Work item → All lines of the records below that contain the word "Catenaccio" must be listed.

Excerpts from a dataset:
———

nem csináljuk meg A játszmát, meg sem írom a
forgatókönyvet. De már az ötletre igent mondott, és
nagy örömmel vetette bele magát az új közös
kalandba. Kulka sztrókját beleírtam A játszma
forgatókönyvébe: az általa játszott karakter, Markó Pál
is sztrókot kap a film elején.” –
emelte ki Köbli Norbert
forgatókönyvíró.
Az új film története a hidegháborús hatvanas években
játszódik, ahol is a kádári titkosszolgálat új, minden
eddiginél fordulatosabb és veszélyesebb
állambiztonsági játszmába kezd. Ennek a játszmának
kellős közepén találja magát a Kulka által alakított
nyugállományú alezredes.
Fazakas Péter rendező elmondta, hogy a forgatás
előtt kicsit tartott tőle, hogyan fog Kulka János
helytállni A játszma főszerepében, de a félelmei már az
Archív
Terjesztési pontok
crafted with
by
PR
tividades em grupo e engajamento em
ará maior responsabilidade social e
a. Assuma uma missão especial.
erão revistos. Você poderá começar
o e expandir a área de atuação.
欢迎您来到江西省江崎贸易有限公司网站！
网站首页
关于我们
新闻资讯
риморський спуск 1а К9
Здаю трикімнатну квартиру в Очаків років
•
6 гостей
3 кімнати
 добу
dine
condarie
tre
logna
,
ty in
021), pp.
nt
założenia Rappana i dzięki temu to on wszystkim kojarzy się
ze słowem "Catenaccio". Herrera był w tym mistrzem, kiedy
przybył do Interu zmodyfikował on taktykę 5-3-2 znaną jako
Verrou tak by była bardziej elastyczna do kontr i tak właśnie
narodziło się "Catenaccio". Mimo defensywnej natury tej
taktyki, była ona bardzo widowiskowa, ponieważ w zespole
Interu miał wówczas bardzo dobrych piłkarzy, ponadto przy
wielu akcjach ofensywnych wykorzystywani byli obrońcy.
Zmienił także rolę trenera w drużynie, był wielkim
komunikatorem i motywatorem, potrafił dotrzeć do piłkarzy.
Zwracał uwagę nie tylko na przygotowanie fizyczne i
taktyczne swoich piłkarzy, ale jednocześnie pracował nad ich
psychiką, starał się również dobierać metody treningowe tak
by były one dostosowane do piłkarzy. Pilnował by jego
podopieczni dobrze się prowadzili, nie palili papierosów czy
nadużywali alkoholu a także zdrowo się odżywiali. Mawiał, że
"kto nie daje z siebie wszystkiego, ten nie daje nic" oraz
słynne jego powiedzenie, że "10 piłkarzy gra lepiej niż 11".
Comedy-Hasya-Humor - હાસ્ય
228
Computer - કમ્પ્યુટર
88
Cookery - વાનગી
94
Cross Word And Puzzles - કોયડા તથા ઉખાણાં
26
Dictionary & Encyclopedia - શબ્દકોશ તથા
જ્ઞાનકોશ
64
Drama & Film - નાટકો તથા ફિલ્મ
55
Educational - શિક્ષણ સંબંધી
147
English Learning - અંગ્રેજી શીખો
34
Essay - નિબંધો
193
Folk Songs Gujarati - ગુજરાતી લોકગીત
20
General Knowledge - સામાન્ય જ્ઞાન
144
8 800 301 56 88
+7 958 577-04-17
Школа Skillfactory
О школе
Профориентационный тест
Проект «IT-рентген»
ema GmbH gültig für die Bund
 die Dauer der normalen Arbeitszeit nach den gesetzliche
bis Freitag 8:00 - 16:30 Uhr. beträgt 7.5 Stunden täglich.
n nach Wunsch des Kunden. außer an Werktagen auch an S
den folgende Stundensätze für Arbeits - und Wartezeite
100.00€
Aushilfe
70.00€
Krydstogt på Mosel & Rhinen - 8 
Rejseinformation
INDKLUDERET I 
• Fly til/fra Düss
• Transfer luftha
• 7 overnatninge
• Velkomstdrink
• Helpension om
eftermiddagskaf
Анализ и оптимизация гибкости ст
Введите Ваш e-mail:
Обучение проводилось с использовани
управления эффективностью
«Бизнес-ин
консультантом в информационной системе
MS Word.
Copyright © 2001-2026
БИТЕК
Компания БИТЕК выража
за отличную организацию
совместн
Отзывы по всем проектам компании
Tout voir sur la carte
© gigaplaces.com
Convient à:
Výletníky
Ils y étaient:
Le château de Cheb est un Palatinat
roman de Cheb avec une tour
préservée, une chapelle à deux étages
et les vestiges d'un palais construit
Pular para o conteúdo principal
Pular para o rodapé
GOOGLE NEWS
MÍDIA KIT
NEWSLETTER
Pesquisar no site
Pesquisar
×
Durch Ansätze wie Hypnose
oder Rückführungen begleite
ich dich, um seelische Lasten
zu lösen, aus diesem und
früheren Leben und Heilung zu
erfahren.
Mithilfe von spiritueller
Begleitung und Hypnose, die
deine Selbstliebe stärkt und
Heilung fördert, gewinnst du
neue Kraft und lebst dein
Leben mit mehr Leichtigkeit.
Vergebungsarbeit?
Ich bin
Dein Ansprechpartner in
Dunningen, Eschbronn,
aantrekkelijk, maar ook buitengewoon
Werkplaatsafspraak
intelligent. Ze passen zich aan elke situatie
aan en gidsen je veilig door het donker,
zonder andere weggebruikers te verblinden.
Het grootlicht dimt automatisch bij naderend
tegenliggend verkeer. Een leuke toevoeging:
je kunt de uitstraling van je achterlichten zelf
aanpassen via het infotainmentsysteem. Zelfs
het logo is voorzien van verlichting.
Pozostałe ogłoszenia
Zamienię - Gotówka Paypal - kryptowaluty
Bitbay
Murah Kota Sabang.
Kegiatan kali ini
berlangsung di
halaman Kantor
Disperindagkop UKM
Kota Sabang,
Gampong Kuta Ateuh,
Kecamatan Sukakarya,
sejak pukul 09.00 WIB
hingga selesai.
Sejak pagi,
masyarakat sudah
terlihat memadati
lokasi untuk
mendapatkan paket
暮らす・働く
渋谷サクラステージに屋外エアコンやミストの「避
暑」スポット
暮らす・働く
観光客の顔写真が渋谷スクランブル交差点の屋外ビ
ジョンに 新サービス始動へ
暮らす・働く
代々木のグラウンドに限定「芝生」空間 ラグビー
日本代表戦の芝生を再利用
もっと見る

———

Task answer →
ze słowem "Catenaccio". Herrera był w tym mistrzem, kiedy
narodziło się "Catenaccio". Mimo defensywnej natury tej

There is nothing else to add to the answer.